Trafficking in Human Beings

Human trafficking is a form of modern-day slavery and involves the recruitment, harboring, transportation and provision of people through the use of force, fraud or coercion. Victims are often lured with false promises of well-paying jobs or are manipulated by people they trust, but are instead forced or coerced into prostitution, domestic servitude, farm or factory labor, or other types of forced labor, debt bondage or slavery.

Human trafficking is among the fastest growing criminal activities in the world, affecting almost every country, whether as a country of origin, transit or destination. Every year, millions of men, women and children worldwide, including Sweden, are victims of human trafficking. It helps finance organized criminal groups and undermines law and order.

Human trafficking is a multi-billion dollar criminal industry that denies freedom for millions of people around the world. Together with drug trafficking, it is the second most lucrative criminal business in the world, only beaten by arms smuggling.

The Center for Transnational Threats (CTT) has a unique and well-established global network at both policy and law-enforcement level and is part of several EU-anti trafficking expert groups.

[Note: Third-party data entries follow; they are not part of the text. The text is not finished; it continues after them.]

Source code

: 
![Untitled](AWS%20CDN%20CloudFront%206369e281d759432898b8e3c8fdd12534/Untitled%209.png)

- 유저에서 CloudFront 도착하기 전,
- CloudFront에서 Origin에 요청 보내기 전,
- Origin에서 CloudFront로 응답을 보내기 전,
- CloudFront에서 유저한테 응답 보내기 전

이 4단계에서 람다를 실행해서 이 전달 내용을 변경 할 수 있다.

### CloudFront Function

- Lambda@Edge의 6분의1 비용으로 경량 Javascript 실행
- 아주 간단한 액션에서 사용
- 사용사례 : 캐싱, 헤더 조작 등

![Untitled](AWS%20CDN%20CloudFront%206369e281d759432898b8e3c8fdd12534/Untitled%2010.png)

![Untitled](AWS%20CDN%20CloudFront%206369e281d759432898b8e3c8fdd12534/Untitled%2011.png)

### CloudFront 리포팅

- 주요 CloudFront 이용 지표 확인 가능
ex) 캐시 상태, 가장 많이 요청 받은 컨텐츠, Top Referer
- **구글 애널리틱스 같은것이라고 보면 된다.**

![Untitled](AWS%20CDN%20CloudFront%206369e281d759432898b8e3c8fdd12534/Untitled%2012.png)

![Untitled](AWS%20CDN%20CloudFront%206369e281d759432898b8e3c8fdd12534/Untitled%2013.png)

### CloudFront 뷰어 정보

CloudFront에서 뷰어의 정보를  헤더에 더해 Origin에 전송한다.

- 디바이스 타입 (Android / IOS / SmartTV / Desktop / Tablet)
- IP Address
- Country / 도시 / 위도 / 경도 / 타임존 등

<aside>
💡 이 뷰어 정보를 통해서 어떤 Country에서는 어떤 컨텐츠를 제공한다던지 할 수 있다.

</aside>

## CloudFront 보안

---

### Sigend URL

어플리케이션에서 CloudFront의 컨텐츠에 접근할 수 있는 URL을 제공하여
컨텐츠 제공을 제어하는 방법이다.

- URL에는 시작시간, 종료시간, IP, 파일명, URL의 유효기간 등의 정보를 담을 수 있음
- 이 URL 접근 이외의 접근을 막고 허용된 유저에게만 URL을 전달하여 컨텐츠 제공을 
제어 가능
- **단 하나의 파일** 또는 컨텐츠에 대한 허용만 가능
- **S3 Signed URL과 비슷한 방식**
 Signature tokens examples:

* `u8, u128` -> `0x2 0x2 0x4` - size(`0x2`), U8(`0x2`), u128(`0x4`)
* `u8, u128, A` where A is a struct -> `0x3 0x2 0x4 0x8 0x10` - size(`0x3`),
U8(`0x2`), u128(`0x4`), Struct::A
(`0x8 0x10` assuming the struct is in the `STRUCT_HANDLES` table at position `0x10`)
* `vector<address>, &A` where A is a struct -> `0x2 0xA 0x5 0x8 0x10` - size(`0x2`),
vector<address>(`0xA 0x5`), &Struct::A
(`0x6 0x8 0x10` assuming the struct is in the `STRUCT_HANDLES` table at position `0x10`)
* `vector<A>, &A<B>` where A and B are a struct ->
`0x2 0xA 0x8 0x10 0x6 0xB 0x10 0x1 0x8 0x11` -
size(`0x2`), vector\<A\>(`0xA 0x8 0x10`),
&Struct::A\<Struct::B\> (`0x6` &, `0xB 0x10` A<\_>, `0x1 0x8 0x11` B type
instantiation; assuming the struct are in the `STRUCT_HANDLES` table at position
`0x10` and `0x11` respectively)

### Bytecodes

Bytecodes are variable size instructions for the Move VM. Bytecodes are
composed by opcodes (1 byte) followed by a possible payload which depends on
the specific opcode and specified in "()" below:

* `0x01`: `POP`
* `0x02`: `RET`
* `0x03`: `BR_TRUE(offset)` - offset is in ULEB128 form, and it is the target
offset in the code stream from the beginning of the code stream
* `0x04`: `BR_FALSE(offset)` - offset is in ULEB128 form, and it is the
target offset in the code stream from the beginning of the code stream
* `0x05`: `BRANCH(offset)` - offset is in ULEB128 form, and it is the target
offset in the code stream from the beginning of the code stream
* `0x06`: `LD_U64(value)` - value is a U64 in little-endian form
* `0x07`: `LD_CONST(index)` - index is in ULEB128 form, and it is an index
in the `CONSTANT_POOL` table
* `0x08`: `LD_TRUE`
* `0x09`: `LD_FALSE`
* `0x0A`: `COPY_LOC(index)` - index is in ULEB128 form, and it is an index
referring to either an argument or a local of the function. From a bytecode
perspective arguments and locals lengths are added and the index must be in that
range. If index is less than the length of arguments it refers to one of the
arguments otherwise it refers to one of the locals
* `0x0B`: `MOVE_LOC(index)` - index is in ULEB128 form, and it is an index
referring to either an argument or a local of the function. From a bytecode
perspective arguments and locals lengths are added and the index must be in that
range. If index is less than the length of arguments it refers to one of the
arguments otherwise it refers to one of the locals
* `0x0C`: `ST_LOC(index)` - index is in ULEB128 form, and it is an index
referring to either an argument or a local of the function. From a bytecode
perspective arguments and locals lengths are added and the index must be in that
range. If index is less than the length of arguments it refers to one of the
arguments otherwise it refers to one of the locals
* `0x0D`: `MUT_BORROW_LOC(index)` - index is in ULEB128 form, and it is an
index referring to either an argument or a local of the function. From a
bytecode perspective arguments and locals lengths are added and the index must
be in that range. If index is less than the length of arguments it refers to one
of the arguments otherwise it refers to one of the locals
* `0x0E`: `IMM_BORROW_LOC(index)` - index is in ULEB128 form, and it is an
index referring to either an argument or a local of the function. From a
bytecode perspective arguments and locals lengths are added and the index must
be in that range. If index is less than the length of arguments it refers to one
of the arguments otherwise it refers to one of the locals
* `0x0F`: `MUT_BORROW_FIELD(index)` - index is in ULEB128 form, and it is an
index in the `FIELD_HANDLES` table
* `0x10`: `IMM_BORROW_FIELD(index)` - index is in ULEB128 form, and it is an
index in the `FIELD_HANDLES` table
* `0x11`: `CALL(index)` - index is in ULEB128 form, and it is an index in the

CTT is working with the prevention of both sex- and labour trafficking, identifying new trends, mapping new modus operandi and facilitating international cooperation. The traffickers adapt quickly to new trends and often change their means.

Law enforcement and researchers need to work together and efficiently to keep up with these changes. In order to achieve this strategic insights are needed, close cooperation and the exchange of the latest information in order to fully comprehend this very complex and rapidly changing phenomenon. CTT acts as a bridge between law enforcement agencies, academics and private actors, a platform for the exchange of knowledge and information. International cooperation, creating a platform for both national and international stakeholders to engage in research and dialogues on the issue in order to explore ideas and ways to react to the four Ps of human trafficking: prevention, protection, prosecution and partnership.

We also contribute with tools and strategies on how to implement new resources and collective responses to the area. There is a need to better understand non-traditional threats both at policy level and practitioner level.